IB Chemistry Sub-topic R3.1 Notes

Calculations for Acids and Bases

Whilst you learned the basics of acids and bases in the SL syllabus, you need to be able to perform calculations involving them in the HL syllabus.

For this, a handful of extra concepts need to be learned, including:

1. pOH
2. pK_a
3. K_a
4. pK_b
5. K_b

Calculating pOH 

Let's start with pOH. Whilst pH is "power of hydrogen" to describe acidity, pOH is the "power of hydroxide" to describe alkilinity. Thus, it is simply a measure of  OH^- concentration. The formula for this is:

$[OH^{-}] = 10^{-pOH}$

Taking the log of both sides, a more common formula appears. The formula for this is:

$pOH = - log_{10}[OH^{-}]$

Naturally, it is also possible to plot pOH as a log scale of OH^- concentration. This runs in the opposite direction of pH from 14 to 0. However, a 10-fold change in OH^- concentration still causes a change of 1 pOH.
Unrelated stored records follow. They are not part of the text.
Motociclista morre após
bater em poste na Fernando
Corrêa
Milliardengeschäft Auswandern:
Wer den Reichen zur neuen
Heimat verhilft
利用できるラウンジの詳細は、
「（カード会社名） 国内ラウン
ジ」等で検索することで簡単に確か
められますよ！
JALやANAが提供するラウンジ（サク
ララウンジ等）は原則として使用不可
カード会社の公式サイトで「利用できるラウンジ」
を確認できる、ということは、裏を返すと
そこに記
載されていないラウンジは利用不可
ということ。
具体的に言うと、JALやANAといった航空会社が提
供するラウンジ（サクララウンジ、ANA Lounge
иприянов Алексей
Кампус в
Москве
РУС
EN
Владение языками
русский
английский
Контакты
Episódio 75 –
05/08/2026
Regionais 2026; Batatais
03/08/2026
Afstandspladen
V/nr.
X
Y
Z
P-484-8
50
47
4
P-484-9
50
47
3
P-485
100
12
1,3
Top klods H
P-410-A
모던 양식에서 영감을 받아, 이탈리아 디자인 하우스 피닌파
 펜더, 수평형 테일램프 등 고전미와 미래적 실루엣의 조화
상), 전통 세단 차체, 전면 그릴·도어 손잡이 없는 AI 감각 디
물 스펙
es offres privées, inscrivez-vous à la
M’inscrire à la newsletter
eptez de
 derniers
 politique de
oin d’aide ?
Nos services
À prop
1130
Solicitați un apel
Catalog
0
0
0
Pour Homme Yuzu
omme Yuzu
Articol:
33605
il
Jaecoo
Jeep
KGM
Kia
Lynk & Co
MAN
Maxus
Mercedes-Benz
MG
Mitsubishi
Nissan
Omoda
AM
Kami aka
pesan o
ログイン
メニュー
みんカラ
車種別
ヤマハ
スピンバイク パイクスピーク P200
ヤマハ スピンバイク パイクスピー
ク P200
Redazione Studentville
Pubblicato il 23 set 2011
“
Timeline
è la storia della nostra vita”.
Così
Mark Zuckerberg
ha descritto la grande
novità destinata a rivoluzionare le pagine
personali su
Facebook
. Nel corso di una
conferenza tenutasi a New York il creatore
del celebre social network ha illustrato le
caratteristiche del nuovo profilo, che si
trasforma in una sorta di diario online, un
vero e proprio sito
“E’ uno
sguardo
The scale can again be divided into distinct sections;

1. A pOH of 14 indicates that [OH^-] = 10^-14 mol dm^-3, meaning the solution is strongly acidic.
2. A pOH of 7 indicates that [OH^-] = 10^-7 mol dm^-3, meaning the solution is neutral.
3. A pOH of 0 indicates that [OH^-] = 1 mol dm^-3, meaning the solution is strongly alkaline.

Calculating pKw

Since pH is based off of K_w, it follows that pOH is too. Let's run through the math. Remember that:

$K_{w} = [H^{+}][OH^{-}]$

Just like pH and pOH, we can establish a "power of water" by taking its log so that:

$pK_{w} = -log_{10}K_{w}$

Applying this to the concentrations of H⁺ and OH^- too, we get:

$pK_{w} = -log_{10}[H^{+}][OH^{-}]$

$pK_{w} = pH + pOH$

At 298 K, it is important to understand that for any solution pK_w = 14 (since K_w = 10^-14). Thus:

$pH + pOH = 14$